The Community College of Rhode Island announced plans this week to open the state’s first-ever training program for workers seeking construction jobs in the offshore wind industry.

CCRI President Meghan Hughes said workers will do much of their coursework in the Lincoln campus’s athletic facility, using the pool to learn how to survive in icy offshore waters, and repelling down the building’s exterior to simulate scaling an offshore wind turbine.

“Simply put, it is our job to be the workforce training engine that powers the offshore wind industry,” Hughes said at a press conference announcing the new program on Wednesday.

CCRI administrators say the certification program is expected to take workers about 50 hours to complete. Workers graduating from the program would receive a safety certification aligned with standards set by the Global Wind Organization.

Currently only a handful of American colleges, including the nearby Massachusetts Maritime Academy, are authorized to provide a GWO certificate, which is expected to be a requirement for landing construction and maintenance jobs on many offshore wind job sites.

In past years, CCRI administrators said students in Rhode Island had traveled as far as England, where the offshore wind industry took hold decades earlier, to receive their GWO certificates.

“GWO training is not only important,” said R.I. Department of Labor & Training Director Matthew Weldon, it’s also a requirement to get hired.

“Until now, we didn’t have a presence in Rhode Island to offer that certification,” Weldon said at Wednesday’s press conference.

CCRI administrators said the college is aiming to make the program free for Rhode Islanders, with the help of a $1 million donation from Eversource and Ørsted, the companies developing Rhode Island’s first utility-scale offshore wind farm.

Their joint project, Revolution Wind, already has contracts with utility providers in Rhode Island and Connecticut to provide a total of 704 megawatts of electricity to the two states, enough to power about 350,000 homes.

Revolution Wind is one of numerous offshore wind farms awaiting federal construction permits in a stretch of ocean about a dozen miles south of Martha’s Vineyard. The wind farms are a cornerstone of Rhode Island’s strategy to achieve one of the U.S.’s most ambitious climate goals: completing a full transition to renewable energy sources before 2033.

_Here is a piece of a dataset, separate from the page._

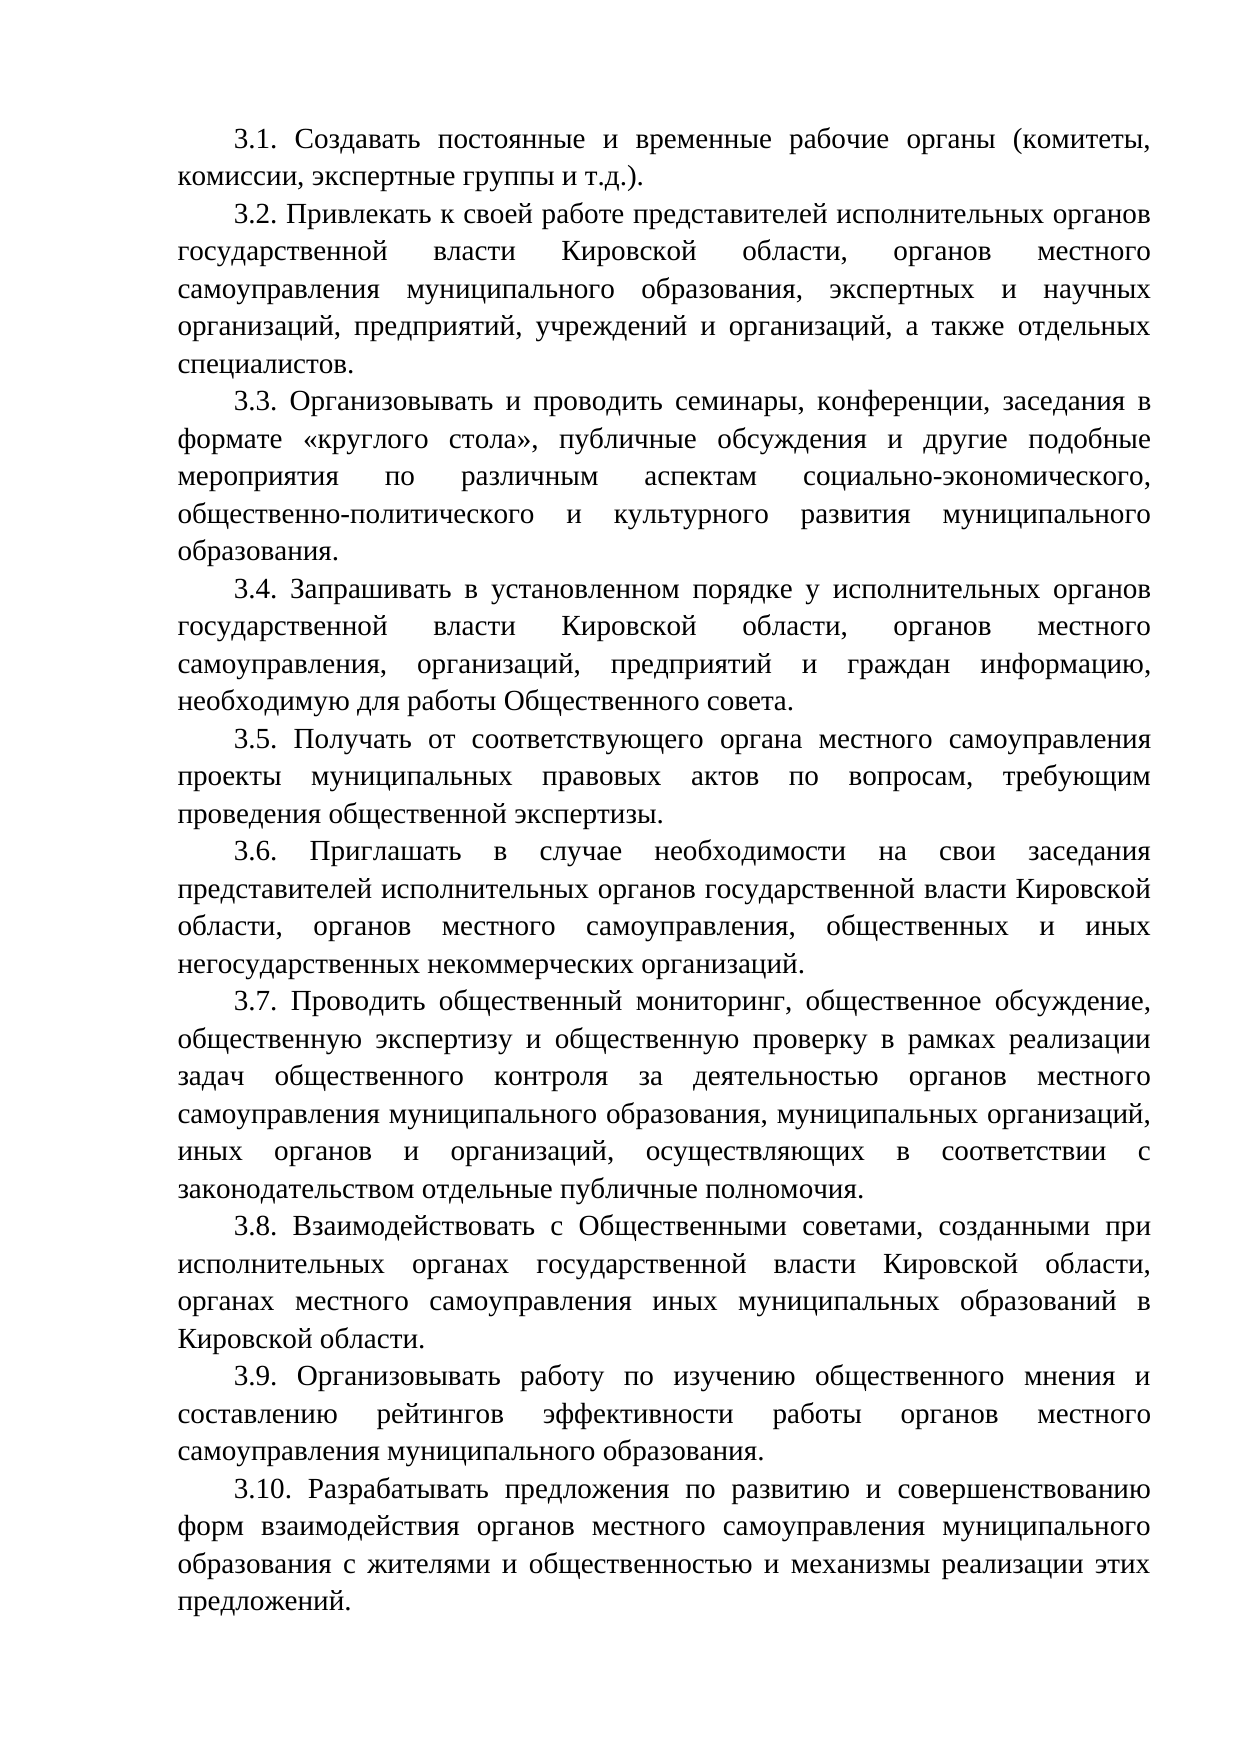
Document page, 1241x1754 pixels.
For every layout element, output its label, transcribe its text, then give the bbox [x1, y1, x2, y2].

The offshore wind industry has the potential to create thousands of high-paying construction jobs during that time.

Several government officials said on Wednesday that CCRI’s new certification program will make it easier for communities historically excluded from the building trades to gain a foothold in the nascent industry.

“Marginalized communities need intentional investment to get an opportunity to get these jobs,” Weldon said. “And that’s what this money is going to help us do.”

“This partnership with CCRI is going to ensure that every community in the state of Rhode Island has access to good paying jobs,” Lt. Gov. Sabina Matos said.

Applications to enter the certification program open this winter, and construction jobs may be available as soon as next year.

Hughes, the CCRI president, said she expects the program to train about 150 workers before next summer.